To comprehensively evaluate and compare the acute toxicity and the potency of abuse liability of (±)-trans-3-methylfentanyl and (±)-cis-3-methylfentanyl.

Methods

Acute toxicity was assessed using the up-and-down procedure in mice. The potency of abuse liability was evaluated through four complementary paradigms: conditioned place preference (CPP), drug self-administration (SA), drug discrimination, and naloxone-precipitated withdrawal. In addition, dopamine D2 receptor (D2R) binding affinity was quantified in vitro using surface plasmon resonance (SPR), complementing in vivo behavioral findings.

Results

The median lethal dose (LD50) of (±)-trans-3-methylfentanyl and (±)-cis-3-methylfentanyl was identical and was 101 mg/kg (s.c.).
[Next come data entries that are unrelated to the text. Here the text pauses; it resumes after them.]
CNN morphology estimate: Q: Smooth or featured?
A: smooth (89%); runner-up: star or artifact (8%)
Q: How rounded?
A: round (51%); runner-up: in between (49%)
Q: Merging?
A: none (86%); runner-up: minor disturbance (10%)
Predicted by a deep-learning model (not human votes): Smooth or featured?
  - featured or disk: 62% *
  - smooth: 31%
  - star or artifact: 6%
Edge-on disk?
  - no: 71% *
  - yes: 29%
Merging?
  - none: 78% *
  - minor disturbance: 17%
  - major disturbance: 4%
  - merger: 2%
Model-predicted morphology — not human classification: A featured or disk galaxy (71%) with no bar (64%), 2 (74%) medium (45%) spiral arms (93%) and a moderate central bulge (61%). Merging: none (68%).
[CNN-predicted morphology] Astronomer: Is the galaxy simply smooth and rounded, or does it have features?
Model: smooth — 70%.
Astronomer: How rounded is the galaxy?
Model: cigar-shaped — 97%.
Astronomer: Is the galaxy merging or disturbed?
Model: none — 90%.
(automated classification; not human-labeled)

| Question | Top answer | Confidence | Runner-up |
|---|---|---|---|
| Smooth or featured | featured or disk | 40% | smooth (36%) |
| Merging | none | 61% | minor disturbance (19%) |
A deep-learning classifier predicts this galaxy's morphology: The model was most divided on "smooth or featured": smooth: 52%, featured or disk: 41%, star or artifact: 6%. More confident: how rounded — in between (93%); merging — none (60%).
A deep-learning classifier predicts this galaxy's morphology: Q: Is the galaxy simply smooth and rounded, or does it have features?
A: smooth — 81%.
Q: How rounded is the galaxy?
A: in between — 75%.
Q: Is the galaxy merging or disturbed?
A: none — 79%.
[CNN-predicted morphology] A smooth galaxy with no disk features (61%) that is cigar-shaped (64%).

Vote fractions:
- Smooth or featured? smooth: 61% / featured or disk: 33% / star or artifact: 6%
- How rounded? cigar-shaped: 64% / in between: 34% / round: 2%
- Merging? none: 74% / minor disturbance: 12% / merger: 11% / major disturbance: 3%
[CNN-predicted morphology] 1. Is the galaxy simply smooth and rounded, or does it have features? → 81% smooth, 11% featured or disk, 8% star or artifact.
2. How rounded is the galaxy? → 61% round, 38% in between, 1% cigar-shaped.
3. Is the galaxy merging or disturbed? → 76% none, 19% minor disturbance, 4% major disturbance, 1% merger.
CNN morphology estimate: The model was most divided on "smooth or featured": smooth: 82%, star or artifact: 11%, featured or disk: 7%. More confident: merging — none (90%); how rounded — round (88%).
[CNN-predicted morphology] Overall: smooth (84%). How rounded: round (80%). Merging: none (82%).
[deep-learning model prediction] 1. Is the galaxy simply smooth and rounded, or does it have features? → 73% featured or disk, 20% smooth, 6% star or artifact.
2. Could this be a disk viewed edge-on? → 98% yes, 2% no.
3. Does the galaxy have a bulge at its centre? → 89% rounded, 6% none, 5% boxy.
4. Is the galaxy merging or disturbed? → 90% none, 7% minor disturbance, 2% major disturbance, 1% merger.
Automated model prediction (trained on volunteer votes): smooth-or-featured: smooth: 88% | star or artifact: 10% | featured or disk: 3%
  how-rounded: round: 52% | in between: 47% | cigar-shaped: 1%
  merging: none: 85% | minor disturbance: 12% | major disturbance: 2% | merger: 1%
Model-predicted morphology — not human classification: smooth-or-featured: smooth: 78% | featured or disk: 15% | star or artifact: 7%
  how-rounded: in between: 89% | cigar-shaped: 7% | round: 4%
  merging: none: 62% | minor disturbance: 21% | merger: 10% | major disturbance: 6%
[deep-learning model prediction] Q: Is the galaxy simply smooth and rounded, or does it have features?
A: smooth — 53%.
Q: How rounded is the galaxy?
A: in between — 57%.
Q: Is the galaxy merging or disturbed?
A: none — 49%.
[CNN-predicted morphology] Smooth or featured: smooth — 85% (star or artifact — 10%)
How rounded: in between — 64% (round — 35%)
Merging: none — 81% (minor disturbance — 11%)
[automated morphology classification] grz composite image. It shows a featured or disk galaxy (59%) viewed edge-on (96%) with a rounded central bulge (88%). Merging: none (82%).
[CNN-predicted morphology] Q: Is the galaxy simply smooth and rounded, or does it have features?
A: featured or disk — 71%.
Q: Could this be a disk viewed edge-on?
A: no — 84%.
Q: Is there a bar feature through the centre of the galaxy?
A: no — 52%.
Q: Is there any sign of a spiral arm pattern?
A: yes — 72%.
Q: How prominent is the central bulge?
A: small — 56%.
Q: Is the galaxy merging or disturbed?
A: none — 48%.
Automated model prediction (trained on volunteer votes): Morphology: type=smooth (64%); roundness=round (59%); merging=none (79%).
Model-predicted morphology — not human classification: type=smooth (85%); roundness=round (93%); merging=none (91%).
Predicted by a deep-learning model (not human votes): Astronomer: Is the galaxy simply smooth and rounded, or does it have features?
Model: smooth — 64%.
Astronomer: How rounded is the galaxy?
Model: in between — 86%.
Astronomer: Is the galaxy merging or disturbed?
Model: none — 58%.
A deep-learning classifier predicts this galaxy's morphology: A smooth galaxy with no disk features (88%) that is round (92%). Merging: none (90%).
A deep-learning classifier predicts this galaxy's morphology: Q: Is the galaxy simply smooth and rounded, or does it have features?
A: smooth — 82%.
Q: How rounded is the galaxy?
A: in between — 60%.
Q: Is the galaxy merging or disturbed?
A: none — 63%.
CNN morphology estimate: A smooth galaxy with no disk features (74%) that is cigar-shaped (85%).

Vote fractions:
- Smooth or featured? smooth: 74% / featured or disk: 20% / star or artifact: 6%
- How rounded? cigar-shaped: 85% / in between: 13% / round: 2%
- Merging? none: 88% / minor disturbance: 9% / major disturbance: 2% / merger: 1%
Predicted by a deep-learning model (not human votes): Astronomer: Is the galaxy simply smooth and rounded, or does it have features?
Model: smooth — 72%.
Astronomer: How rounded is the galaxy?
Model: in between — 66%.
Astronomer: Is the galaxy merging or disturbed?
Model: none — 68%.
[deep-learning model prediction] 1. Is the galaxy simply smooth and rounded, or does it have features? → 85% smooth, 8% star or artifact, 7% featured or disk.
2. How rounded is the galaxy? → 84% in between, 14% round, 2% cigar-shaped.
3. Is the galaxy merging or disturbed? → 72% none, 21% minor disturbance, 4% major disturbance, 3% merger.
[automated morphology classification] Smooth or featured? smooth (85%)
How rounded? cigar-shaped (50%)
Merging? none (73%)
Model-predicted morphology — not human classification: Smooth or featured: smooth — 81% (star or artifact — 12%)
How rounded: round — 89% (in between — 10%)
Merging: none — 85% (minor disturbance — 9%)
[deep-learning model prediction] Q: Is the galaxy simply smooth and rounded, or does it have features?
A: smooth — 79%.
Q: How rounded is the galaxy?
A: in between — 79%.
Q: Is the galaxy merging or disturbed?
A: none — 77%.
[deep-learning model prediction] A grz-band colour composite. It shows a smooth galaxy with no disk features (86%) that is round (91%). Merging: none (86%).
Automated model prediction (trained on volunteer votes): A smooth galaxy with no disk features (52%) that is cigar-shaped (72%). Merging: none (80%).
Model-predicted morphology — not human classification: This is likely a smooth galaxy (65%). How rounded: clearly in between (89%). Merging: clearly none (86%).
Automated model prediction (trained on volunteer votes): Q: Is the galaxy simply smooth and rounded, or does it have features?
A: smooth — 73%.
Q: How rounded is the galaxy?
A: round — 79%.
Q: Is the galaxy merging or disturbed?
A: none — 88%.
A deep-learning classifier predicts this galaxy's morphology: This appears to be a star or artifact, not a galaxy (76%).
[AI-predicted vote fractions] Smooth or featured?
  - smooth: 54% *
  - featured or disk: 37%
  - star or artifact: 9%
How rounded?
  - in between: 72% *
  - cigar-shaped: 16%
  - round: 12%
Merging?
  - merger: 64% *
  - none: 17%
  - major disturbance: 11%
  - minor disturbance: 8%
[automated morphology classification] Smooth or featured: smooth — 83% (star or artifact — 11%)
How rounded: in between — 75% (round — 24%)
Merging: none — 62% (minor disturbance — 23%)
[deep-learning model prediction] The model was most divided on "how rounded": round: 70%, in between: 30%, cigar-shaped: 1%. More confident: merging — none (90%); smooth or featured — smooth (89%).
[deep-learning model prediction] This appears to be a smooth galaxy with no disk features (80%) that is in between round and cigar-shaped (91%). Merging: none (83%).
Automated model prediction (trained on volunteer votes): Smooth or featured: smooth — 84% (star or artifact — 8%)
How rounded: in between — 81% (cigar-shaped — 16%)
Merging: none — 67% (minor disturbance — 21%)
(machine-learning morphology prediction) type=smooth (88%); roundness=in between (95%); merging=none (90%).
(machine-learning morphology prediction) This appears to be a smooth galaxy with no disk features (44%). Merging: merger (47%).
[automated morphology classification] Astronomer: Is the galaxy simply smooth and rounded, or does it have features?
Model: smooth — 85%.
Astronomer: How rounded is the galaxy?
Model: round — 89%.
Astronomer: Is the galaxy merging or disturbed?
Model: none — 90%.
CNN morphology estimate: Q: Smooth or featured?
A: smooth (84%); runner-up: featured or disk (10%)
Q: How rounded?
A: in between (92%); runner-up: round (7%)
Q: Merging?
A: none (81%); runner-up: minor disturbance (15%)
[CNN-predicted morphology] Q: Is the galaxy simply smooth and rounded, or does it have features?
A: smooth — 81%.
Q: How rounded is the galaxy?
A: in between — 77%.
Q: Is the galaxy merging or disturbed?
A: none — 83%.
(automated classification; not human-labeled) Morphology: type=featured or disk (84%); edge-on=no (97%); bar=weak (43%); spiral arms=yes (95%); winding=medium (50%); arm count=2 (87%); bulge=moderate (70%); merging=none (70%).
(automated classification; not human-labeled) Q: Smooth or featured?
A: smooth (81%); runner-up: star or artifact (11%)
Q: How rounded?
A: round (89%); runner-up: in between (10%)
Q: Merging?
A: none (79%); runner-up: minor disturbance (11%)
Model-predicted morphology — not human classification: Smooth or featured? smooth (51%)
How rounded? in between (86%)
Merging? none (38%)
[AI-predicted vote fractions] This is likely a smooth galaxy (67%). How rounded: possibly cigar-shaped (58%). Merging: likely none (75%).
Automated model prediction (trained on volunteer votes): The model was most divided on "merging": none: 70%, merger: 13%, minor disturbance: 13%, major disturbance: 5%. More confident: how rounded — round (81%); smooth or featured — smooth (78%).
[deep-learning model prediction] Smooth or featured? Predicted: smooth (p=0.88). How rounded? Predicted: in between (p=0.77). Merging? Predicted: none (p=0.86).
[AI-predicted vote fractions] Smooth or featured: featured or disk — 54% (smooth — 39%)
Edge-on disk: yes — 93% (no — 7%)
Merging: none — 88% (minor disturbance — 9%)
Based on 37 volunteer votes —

The minimum doses to induce CPP were 30 µg/kg for (±)-trans-3-methylfentanyl and 3 µg/kg for (±)-cis-3-methylfentanyl, indicating a 10-fold higher potency of (±)-cis-3-methylfentanyl in inducing reward-associated learning. Conversely, in SA experiments, the peak dose to induce SA was 0.05 µg/kg/infusion for (±)-trans-3-methylfentanyl and 0.25 µg/kg/infusion for (±)-cis-3-methylfentanyl, demonstrating that the trans-isomer exhibits fivefold greater reinforcing potency. Drug discrimination experiment revealed that the discriminative stimulus potency of (±)-trans-3-methylfentany (ED50 = 0.29 µg/kg) was 1.4 times lower than that of (±)-cis-3-methylfentany (ED50 = 0.20 µg/kg). Repeated administration of (±)-trans-3-methylfentanyl and (±)-cis-3-methylfentanyl produced naloxone-precipitated withdrawal symptoms, confirming physical dependence liability. Notably, (±)-trans-3-methylfentanyl showed higher D2R binding affinity than (±)-cis-3-methylfentanyl in the SPR experiment.

Conclusions

This study provides the first integrated assessment of acute toxicity and multifaceted abuse liability across key behavioral and molecular endpoints for these two stereoisomers. The divergent structure–activity relationships observed, particularly the inverse potency patterns in CPP versus SA and differential D2R engagement, highlight the critical influence of stereochemistry on neuropharmacological outcomes. These findings advance mechanistic understanding of fentanyl analogue action and inform future risk assessment and structure-based design of opioid therapeutics.